Старик подумал и выкрикнул со злостью, по-русски:
— Промеж их бысть пря! — и, укоризненно покачав головой, добавил:
— Яко бестие, но не яко человеци…
Кто-то вдруг появился в проеме пещеры.
— Мир этому дому!
Глубокие морщины на впалых щеках старика слегка разгладились:
— У-о-о! Кто ко мне пожаловал! Это ты, Нартшу, безбожник легкомысленный?
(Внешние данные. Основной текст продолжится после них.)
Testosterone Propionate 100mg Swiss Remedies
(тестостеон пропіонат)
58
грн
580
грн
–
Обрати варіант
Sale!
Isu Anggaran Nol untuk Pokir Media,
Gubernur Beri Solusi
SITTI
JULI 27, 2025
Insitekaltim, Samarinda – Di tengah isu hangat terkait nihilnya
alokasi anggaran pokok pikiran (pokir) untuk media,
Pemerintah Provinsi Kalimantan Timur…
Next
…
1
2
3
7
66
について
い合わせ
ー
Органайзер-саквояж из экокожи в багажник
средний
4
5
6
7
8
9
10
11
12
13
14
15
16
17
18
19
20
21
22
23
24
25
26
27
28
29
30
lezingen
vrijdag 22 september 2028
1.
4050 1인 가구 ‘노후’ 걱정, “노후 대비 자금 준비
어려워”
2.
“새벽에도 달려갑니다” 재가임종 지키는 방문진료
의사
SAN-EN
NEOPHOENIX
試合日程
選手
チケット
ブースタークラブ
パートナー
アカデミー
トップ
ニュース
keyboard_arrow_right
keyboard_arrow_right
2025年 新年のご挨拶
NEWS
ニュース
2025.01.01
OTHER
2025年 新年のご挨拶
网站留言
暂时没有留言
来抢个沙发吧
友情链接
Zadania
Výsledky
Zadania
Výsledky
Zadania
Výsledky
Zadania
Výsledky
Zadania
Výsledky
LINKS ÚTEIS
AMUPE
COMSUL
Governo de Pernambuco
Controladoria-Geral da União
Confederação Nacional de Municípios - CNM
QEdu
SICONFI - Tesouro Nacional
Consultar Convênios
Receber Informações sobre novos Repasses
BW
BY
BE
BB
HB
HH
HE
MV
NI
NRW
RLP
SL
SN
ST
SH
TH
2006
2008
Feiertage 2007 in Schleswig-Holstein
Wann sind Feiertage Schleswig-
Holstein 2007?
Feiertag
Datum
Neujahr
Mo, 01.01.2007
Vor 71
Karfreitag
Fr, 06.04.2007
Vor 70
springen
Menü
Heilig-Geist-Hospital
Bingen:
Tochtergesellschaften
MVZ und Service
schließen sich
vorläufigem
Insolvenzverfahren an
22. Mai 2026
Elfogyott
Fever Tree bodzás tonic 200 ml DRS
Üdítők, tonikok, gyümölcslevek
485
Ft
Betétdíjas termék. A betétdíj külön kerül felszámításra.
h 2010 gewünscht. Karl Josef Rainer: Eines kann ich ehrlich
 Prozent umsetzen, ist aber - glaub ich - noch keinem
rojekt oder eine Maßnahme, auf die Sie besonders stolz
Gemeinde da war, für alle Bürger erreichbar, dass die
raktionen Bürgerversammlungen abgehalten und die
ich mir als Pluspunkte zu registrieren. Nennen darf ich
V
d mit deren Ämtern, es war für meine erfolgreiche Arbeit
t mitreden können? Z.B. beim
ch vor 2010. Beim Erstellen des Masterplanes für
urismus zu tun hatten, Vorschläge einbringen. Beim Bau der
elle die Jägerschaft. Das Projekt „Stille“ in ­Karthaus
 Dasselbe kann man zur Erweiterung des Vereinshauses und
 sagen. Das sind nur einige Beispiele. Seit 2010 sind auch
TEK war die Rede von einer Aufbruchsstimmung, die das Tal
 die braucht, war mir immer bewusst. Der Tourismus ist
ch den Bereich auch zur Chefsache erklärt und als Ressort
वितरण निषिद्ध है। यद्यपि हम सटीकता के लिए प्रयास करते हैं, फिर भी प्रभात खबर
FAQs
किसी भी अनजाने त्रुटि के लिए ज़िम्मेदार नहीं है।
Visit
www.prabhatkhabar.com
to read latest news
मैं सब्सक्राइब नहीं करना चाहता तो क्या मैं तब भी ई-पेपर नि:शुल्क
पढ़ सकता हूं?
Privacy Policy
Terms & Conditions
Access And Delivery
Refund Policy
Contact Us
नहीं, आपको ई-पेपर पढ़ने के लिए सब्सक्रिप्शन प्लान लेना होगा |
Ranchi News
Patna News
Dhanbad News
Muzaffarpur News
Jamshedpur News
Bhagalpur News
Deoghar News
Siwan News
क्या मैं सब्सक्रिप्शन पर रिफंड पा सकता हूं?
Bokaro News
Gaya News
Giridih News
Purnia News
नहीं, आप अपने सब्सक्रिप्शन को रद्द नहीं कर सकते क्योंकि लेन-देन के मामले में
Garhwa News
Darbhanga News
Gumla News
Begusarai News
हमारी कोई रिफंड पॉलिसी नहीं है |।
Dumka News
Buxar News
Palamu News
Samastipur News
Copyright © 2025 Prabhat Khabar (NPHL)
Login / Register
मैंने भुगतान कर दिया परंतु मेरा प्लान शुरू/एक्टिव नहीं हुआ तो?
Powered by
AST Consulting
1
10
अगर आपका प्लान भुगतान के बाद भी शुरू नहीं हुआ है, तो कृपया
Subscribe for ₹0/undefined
— Да, да, отец! — весело усмехнулся гость. — Это я, твой старый друг Нартшу. Первый безбожник пришел к последнему шогену.
— Не кощунствуй! Бог накажет.
— Страшнее, чем люди, никто не накажет.
— Да уйми ты язык свой! — рассердился шоген. — А то я тебя палкой!
— Шогеновским посохом?! — с притворным ужасом спросил Нартшу.
Старик хотел было дать волю своему гневу, но то ли вспомнил о приличествующих духовному пастырю терпении и кротости, то ли от внезапной перемены настроения, он устало махнул рукой.
— Спорить с тобой… — Иуан встал и пошел навстречу гостю. — Заходи, садись. Не побрезгуй моей нищенской шуг-пастой.
— Я тут не один, а с друзьями. — Нартшу вошел в пещеру, а старик увидел в нескольких шагах от входа двух молодых парней и одного мужчину лет тридцати.